J'ai rencontré la laque après avoir écumé les ateliers de peinture sans succès.
Et pourquoi la laque ? Je ne peux répondre. Je pense que j’ai eu la chance à ce moment de ma jeune vie, de rencontrer un laqueur qui avait absolument besoin d’une petite main.
Il a saisi l’opportunité et je m’y suis … soumise. J’ai appris les balbutiements de ce métier dans cet atelier providentiel. Me retrouvant seule à l’atelier très souvent, j’ai appris beaucoup et tellement librement !!
Durant près de quarante ans j'ai restauré des laques anciens de toute nature, orientaux, européens, vernis martin, laques Art Déco , perses, russes etc…
Mon imagination conduisant ma main, j’ai créé parallèlement des œuvres en laque, appuyées sur la découverte des multiples techniques de laques anciens rencontrées au fur et à mesure de mon travail de restauration.
Je donne toujours un nom à mes œuvres figuratives. Un choix qui s’impose comme une nécessité évidente. A contrario mes laques abstraits ne sont pour la plupart pas « titrés ». Il suffit de les regarder, de s'en emplir, pas besoin de les nommer, de les signifier, ou de les expliquer.
Chacun laissera son imagination les rendre visibles…
Depuis que nous en connaissons l'existence en Europe à la fin du XV° siècle, nous avons toujours été attirés voire subjugués par les laques qu'ils soient orientaux ou européens.
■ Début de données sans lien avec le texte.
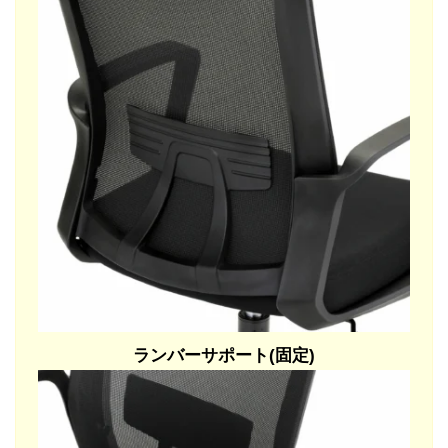
ランバーサポート(固定)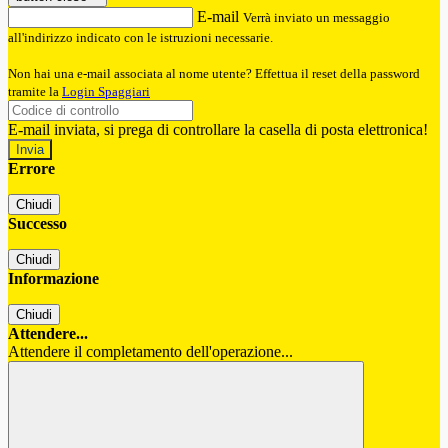
E-mail
Verrà inviato un messaggio
all'indirizzo indicato con le istruzioni necessarie.
Non hai una e-mail associata al nome utente? Effettua il reset della password
tramite la
Login Spaggiari
E-mail inviata, si prega di controllare la casella di posta elettronica!
Errore
Chiudi
Successo
Chiudi
Informazione
Chiudi
Attendere...
Attendere il completamento dell'operazione...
Le terme « laque » ( laque végétale – animale - shellac – ts'i chinois – urushi japonais) aujourd'hui, prend un sens large pour désigner des vernis copal, formophénoliques, cellulosiques, polyuréthanes, acryliques et autres résines synthétiques …. Cet engouement pour le soyeux et la sensualité de cette matière exceptionnelle, la richesse sans cesse inventée des décors, a atteint son apogée incontestablement à la première moitié du XVIII° siècle puis est tombé un peu en désuétude à la fin du XIX° . L’art du laque a retrouvé ses lettres de noblesse grâce à des maîtres japonais initiant nos grands créateurs, tels Eileen Grey, Dunand et d'autres vers les années 1920, créant le style Art Déco . Grâce à ces artistes, la pratique traditionnelle du laque n'a pratiquement pas changé, même après que l'utilisation des laques cellulosiques se soient peu à peu substituées à la laque traditionnelle Abstraction et figuration Cela a été un débat passionné durant des lustres ! Même en respectant le travail dans sa tradition la plus fidèle, les manières de s'exprimer sont devenues plus libres, plus déliées, moins contraintes .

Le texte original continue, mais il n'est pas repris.